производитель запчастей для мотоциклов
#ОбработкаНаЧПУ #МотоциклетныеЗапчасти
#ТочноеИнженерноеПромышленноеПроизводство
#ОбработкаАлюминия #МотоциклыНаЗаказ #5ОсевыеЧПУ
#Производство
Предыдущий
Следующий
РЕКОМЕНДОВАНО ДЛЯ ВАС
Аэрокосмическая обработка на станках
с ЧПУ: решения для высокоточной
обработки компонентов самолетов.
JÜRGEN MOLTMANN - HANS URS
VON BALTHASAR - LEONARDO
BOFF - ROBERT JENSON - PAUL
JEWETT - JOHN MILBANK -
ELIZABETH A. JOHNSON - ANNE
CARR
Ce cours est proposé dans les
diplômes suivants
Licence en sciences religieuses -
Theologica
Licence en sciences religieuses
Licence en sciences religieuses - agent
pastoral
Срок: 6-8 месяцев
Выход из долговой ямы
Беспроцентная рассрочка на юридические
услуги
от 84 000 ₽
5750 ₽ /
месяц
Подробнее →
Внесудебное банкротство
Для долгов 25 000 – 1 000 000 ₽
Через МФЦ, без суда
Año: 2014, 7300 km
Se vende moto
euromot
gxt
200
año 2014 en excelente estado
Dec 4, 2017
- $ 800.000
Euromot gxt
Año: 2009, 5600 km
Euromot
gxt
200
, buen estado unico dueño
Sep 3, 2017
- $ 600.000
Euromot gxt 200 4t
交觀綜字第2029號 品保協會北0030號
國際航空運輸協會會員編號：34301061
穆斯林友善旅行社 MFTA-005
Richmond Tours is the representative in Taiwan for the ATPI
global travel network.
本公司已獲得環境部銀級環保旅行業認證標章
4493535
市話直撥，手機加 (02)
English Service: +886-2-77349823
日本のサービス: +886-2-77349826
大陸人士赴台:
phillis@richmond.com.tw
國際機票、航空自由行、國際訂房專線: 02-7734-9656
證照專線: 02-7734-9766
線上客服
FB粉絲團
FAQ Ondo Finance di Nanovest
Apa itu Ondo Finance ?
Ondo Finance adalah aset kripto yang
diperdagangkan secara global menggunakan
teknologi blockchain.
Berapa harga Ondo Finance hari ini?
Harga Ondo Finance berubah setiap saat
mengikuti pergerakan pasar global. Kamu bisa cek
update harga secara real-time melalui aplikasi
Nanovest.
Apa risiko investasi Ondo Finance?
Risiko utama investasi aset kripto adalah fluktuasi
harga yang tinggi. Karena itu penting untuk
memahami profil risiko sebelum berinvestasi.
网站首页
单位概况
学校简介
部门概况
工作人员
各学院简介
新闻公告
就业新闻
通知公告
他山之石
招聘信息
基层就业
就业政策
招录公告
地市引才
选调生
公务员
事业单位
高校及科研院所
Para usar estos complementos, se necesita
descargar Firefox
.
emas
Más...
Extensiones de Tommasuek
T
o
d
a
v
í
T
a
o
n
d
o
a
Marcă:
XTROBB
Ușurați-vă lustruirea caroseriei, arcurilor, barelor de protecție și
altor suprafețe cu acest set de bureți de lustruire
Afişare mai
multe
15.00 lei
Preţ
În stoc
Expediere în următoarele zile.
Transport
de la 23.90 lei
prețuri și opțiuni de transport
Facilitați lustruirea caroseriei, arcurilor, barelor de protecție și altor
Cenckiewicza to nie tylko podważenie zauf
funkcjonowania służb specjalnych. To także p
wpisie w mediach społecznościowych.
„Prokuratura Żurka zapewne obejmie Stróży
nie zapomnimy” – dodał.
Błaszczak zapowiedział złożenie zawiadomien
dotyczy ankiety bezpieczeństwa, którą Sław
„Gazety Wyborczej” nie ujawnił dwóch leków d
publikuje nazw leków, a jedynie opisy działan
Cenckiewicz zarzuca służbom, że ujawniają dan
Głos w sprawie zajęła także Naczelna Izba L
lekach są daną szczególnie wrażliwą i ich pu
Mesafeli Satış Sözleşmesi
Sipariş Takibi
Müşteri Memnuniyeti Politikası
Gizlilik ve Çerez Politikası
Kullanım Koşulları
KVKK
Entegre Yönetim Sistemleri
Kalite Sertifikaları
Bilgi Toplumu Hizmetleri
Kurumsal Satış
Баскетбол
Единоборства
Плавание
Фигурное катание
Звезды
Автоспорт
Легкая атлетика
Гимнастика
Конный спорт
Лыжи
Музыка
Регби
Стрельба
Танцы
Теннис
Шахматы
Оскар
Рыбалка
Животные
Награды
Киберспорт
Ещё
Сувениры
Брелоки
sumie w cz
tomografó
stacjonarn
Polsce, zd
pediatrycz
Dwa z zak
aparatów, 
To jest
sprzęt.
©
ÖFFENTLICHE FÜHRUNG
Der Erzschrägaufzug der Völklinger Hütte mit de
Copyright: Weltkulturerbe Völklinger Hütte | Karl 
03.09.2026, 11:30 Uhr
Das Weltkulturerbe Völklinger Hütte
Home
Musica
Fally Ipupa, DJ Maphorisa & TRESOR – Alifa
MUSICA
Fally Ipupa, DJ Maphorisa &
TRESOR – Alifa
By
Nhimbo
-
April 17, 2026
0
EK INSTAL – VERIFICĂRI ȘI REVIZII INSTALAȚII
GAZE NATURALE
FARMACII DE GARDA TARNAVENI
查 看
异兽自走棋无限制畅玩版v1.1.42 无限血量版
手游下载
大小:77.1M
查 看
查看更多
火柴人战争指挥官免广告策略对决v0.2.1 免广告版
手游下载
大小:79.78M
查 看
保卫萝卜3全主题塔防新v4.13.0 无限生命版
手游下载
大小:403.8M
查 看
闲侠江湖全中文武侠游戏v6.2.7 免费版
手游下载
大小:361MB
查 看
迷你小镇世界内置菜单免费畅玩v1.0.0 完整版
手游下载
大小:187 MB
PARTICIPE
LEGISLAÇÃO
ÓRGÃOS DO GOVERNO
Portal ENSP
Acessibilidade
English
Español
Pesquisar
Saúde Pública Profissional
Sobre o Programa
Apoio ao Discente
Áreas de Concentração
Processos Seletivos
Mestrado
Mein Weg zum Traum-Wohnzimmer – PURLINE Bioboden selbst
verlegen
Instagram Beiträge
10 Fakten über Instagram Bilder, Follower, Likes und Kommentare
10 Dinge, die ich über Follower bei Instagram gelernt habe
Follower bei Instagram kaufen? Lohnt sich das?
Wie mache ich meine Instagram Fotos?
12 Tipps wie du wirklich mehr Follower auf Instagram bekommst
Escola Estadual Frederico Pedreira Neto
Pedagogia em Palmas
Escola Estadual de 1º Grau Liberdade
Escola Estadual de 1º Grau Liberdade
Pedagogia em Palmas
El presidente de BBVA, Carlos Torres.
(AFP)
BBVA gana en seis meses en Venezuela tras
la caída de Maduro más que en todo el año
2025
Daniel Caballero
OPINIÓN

**What to work on:** Final part of the records: return the line that contains "April 17, 2026" and every line after it, exactly, with no other lines added.

**Exercise solution:**
April 17, 2026
0
EK INSTAL – VERIFICĂRI ȘI REVIZII INSTALAȚII
GAZE NATURALE
FARMACII DE GARDA TARNAVENI
查 看
异兽自走棋无限制畅玩版v1.1.42 无限血量版
手游下载
大小:77.1M
查 看
查看更多
火柴人战争指挥官免广告策略对决v0.2.1 免广告版
手游下载
大小:79.78M
查 看
保卫萝卜3全主题塔防新v4.13.0 无限生命版
手游下载
大小:403.8M
查 看
闲侠江湖全中文武侠游戏v6.2.7 免费版
手游下载
大小:361MB
查 看
迷你小镇世界内置菜单免费畅玩v1.0.0 完整版
手游下载
大小:187 MB
PARTICIPE
LEGISLAÇÃO
ÓRGÃOS DO GOVERNO
Portal ENSP
Acessibilidade
English
Español
Pesquisar
Saúde Pública Profissional
Sobre o Programa
Apoio ao Discente
Áreas de Concentração
Processos Seletivos
Mestrado
Mein Weg zum Traum-Wohnzimmer – PURLINE Bioboden selbst
verlegen
Instagram Beiträge
10 Fakten über Instagram Bilder, Follower, Likes und Kommentare
10 Dinge, die ich über Follower bei Instagram gelernt habe
Follower bei Instagram kaufen? Lohnt sich das?
Wie mache ich meine Instagram Fotos?
12 Tipps wie du wirklich mehr Follower auf Instagram bekommst
Escola Estadual Frederico Pedreira Neto
Pedagogia em Palmas
Escola Estadual de 1º Grau Liberdade
Escola Estadual de 1º Grau Liberdade
Pedagogia em Palmas
El presidente de BBVA, Carlos Torres.
(AFP)
BBVA gana en seis meses en Venezuela tras
la caída de Maduro más que en todo el año
2025
Daniel Caballero
OPINIÓN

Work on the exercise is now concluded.